━━ ENTRIES SUPPLIED
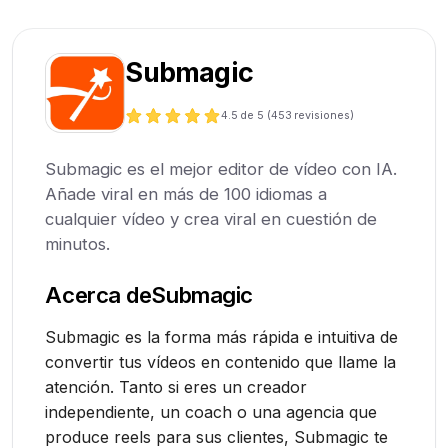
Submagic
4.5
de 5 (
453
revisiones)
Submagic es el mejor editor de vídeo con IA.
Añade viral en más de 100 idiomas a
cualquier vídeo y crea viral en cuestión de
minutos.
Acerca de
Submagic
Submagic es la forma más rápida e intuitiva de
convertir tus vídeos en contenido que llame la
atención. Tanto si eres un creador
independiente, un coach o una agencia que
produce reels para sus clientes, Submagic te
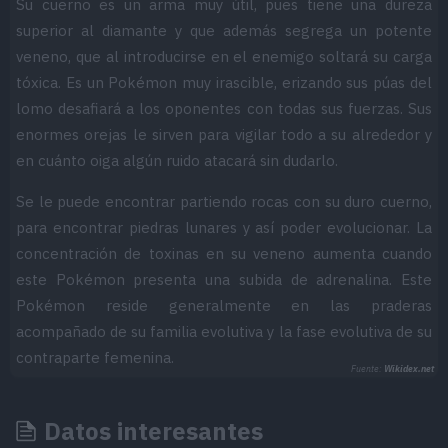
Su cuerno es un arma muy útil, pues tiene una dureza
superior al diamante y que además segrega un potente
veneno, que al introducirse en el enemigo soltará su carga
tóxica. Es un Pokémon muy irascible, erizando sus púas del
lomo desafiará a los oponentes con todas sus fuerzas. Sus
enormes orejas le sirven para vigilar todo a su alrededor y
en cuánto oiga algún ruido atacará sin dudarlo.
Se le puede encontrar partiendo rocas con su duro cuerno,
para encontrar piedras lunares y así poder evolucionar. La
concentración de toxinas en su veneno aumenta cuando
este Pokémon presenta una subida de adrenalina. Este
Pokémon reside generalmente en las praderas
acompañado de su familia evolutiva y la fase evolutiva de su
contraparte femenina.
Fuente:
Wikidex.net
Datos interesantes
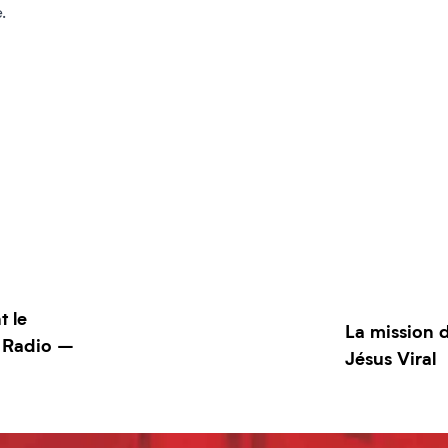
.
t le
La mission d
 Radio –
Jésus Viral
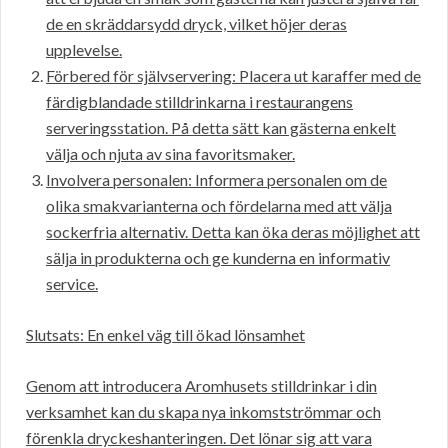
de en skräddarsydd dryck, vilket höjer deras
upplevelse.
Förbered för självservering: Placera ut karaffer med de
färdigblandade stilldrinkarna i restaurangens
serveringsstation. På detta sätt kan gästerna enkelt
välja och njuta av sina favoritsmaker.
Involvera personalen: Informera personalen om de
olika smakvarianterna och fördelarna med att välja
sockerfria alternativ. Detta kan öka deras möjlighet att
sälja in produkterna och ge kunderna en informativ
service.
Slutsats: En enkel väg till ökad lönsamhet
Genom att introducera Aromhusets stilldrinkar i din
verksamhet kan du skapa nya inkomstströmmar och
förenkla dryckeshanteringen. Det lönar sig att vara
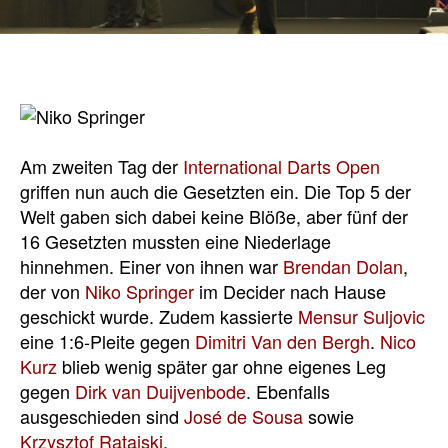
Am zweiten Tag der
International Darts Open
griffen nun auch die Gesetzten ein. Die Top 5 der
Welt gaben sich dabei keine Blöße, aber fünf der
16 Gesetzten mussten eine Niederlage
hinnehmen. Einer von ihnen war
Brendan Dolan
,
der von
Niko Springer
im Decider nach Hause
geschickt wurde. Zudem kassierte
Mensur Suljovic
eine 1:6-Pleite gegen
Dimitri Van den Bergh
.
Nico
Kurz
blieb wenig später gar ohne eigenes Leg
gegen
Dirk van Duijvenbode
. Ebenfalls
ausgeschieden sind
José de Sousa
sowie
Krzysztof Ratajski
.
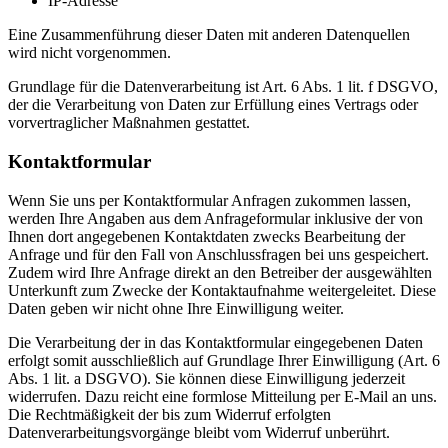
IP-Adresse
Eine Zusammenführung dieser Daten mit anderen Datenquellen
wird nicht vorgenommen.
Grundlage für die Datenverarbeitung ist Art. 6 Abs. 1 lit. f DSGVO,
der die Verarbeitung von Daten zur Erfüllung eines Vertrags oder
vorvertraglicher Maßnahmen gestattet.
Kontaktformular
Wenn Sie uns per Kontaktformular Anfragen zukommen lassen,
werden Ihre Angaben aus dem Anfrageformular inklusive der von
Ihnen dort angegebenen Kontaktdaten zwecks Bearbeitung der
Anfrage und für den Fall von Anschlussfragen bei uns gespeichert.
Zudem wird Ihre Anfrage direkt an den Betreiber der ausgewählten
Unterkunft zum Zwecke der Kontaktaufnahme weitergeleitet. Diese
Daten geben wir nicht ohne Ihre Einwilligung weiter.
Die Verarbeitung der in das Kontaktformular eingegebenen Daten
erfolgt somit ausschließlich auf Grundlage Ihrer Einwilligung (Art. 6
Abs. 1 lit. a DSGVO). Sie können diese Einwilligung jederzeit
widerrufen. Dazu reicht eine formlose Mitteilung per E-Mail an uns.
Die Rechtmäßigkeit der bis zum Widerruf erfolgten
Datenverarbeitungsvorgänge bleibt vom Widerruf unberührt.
━━━━
━━ ENTRIES SUPPLIED
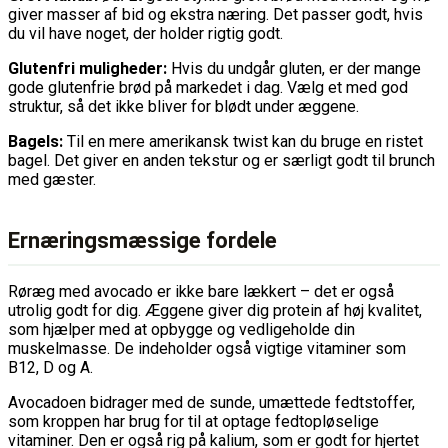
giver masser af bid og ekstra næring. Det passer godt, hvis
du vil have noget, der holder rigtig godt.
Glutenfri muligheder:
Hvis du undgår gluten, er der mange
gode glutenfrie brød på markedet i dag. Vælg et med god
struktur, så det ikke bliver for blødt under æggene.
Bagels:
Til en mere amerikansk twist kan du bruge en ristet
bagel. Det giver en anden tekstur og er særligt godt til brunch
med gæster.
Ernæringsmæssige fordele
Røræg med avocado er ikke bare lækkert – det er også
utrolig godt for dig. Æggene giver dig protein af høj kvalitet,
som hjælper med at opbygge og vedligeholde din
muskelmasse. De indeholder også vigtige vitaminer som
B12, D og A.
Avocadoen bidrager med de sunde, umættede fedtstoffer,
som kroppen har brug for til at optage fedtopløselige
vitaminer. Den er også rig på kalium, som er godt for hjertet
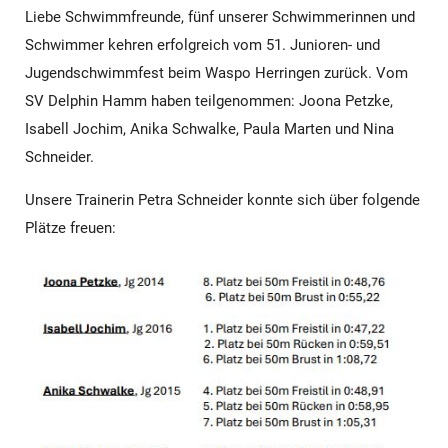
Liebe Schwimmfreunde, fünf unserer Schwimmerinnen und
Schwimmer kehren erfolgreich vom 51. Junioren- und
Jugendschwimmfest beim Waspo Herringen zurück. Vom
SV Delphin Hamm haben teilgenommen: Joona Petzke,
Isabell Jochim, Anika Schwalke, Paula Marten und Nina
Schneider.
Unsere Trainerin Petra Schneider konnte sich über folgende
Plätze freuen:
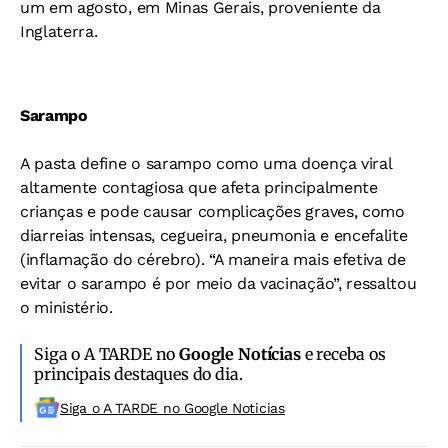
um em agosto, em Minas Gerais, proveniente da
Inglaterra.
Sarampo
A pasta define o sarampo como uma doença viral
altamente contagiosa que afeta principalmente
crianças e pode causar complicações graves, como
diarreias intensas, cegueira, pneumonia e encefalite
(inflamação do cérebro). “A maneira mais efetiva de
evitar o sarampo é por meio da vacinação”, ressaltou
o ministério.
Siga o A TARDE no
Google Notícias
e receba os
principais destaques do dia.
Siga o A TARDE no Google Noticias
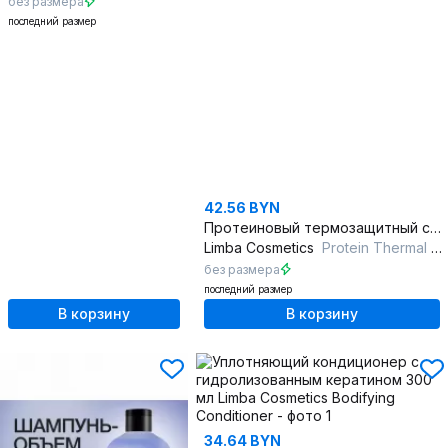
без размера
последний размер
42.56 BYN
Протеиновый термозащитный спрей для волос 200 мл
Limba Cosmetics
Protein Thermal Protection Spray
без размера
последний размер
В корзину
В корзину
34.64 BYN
━━━━
> INSTRUCTIONS FOR THE TASK:
Whenever the string "encontrar" shows up in a line of the entries, copy that line.

> ANSWER FOR THE TASK:
Se le puede encontrar partiendo rocas con su duro cuerno,
para encontrar piedras lunares y así poder evolucionar. La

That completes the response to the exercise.